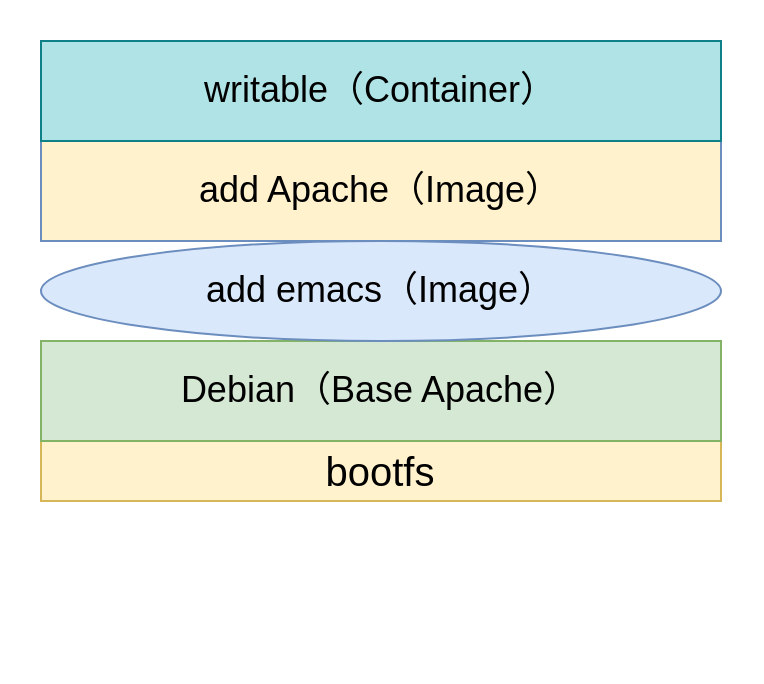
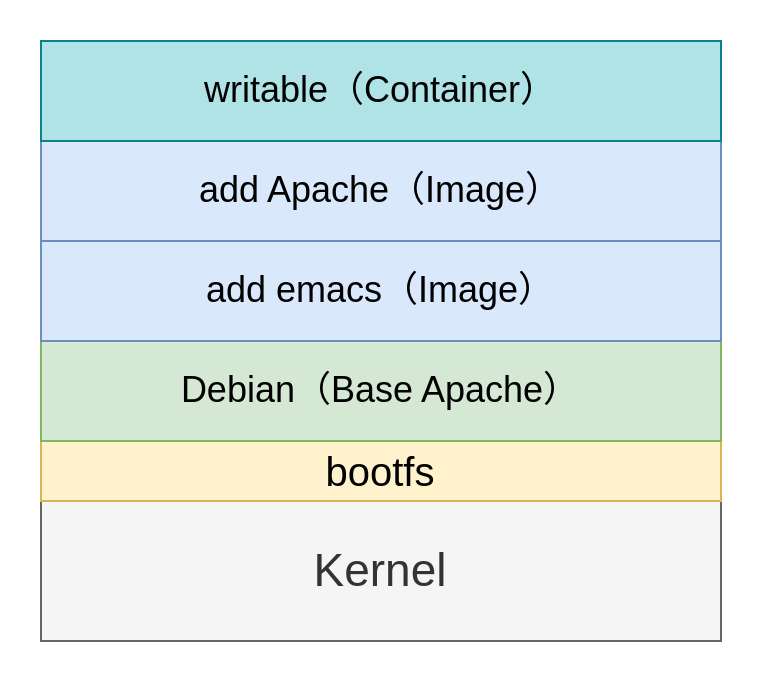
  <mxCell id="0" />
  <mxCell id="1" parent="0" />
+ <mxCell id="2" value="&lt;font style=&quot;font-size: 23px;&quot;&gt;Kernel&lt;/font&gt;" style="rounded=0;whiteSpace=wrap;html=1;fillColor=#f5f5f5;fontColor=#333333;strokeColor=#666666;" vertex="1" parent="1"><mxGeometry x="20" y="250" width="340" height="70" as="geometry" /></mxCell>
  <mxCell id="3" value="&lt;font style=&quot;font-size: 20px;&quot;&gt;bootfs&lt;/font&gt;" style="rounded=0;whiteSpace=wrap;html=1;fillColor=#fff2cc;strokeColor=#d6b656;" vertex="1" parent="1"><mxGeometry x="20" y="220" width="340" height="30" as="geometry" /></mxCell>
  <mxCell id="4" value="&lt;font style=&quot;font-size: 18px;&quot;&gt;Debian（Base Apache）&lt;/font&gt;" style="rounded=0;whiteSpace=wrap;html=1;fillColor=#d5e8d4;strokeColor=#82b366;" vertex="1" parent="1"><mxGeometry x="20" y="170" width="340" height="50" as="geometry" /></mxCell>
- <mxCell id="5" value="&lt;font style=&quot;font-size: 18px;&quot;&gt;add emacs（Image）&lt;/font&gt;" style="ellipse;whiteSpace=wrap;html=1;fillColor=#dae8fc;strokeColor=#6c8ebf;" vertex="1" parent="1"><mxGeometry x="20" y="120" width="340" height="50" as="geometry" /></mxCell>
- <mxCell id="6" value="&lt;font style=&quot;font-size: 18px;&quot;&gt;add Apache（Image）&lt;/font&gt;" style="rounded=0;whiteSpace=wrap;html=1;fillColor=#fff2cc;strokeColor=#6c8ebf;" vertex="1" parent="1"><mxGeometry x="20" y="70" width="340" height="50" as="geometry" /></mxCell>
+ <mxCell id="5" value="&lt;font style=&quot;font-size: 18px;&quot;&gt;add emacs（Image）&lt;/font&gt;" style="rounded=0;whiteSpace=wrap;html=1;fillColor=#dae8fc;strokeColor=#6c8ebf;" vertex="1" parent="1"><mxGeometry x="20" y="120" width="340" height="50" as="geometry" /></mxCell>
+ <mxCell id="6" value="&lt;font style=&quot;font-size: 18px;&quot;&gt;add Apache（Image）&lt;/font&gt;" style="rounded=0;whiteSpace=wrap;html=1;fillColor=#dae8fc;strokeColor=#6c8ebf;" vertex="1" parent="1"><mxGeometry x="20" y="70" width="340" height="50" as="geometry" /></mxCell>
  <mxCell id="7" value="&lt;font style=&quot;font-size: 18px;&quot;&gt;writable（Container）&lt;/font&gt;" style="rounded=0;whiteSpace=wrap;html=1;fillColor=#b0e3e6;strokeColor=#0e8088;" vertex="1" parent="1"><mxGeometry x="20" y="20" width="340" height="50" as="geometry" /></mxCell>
———
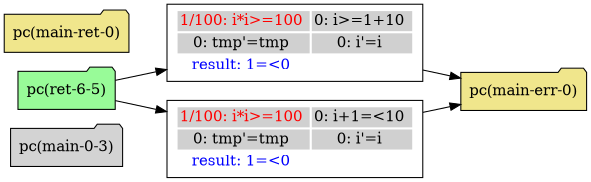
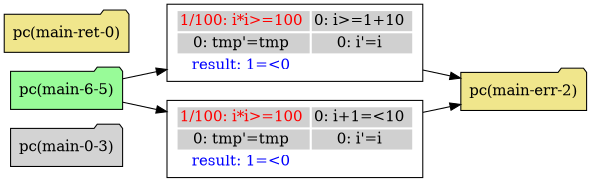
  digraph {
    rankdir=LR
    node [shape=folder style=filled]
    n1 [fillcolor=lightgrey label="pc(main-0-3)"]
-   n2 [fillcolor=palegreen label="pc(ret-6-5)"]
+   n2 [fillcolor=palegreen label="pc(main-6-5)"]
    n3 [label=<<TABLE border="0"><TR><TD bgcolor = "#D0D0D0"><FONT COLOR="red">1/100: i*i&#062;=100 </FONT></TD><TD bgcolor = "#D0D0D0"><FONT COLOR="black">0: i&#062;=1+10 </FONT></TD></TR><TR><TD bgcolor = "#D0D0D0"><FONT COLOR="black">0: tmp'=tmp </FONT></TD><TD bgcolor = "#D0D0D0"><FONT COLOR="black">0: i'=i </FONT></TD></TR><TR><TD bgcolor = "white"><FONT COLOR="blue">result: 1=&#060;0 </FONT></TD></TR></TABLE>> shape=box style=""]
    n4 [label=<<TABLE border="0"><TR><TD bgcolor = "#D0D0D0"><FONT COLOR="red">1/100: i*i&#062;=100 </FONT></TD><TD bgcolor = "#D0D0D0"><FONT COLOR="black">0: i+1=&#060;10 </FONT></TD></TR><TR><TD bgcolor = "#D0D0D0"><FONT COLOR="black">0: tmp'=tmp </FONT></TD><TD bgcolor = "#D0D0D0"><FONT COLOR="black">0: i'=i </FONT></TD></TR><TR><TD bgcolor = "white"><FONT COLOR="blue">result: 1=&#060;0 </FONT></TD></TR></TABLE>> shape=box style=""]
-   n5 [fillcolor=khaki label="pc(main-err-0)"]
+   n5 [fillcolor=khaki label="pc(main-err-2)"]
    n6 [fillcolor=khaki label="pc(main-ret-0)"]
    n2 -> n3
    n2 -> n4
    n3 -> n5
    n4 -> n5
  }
———
What to do ▸ List each line of the records that contains the string "html". Case counts.

The solution ▸
+ <mxCell id="2" value="&lt;font style=&quot;font-size: 23px;&quot;&gt;Kernel&lt;/font&gt;" style="rounded=0;whiteSpace=wrap;html=1;fillColor=#f5f5f5;fontColor=#333333;strokeColor=#666666;" vertex="1" parent="1"><mxGeometry x="20" y="250" width="340" height="70" as="geometry" /></mxCell>
  <mxCell id="3" value="&lt;font style=&quot;font-size: 20px;&quot;&gt;bootfs&lt;/font&gt;" style="rounded=0;whiteSpace=wrap;html=1;fillColor=#fff2cc;strokeColor=#d6b656;" vertex="1" parent="1"><mxGeometry x="20" y="220" width="340" height="30" as="geometry" /></mxCell>
  <mxCell id="4" value="&lt;font style=&quot;font-size: 18px;&quot;&gt;Debian（Base Apache）&lt;/font&gt;" style="rounded=0;whiteSpace=wrap;html=1;fillColor=#d5e8d4;strokeColor=#82b366;" vertex="1" parent="1"><mxGeometry x="20" y="170" width="340" height="50" as="geometry" /></mxCell>
- <mxCell id="5" value="&lt;font style=&quot;font-size: 18px;&quot;&gt;add emacs（Image）&lt;/font&gt;" style="ellipse;whiteSpace=wrap;html=1;fillColor=#dae8fc;strokeColor=#6c8ebf;" vertex="1" parent="1"><mxGeometry x="20" y="120" width="340" height="50" as="geometry" /></mxCell>
- <mxCell id="6" value="&lt;font style=&quot;font-size: 18px;&quot;&gt;add Apache（Image）&lt;/font&gt;" style="rounded=0;whiteSpace=wrap;html=1;fillColor=#fff2cc;strokeColor=#6c8ebf;" vertex="1" parent="1"><mxGeometry x="20" y="70" width="340" height="50" as="geometry" /></mxCell>
+ <mxCell id="5" value="&lt;font style=&quot;font-size: 18px;&quot;&gt;add emacs（Image）&lt;/font&gt;" style="rounded=0;whiteSpace=wrap;html=1;fillColor=#dae8fc;strokeColor=#6c8ebf;" vertex="1" parent="1"><mxGeometry x="20" y="120" width="340" height="50" as="geometry" /></mxCell>
+ <mxCell id="6" value="&lt;font style=&quot;font-size: 18px;&quot;&gt;add Apache（Image）&lt;/font&gt;" style="rounded=0;whiteSpace=wrap;html=1;fillColor=#dae8fc;strokeColor=#6c8ebf;" vertex="1" parent="1"><mxGeometry x="20" y="70" width="340" height="50" as="geometry" /></mxCell>
  <mxCell id="7" value="&lt;font style=&quot;font-size: 18px;&quot;&gt;writable（Container）&lt;/font&gt;" style="rounded=0;whiteSpace=wrap;html=1;fillColor=#b0e3e6;strokeColor=#0e8088;" vertex="1" parent="1"><mxGeometry x="20" y="20" width="340" height="50" as="geometry" /></mxCell>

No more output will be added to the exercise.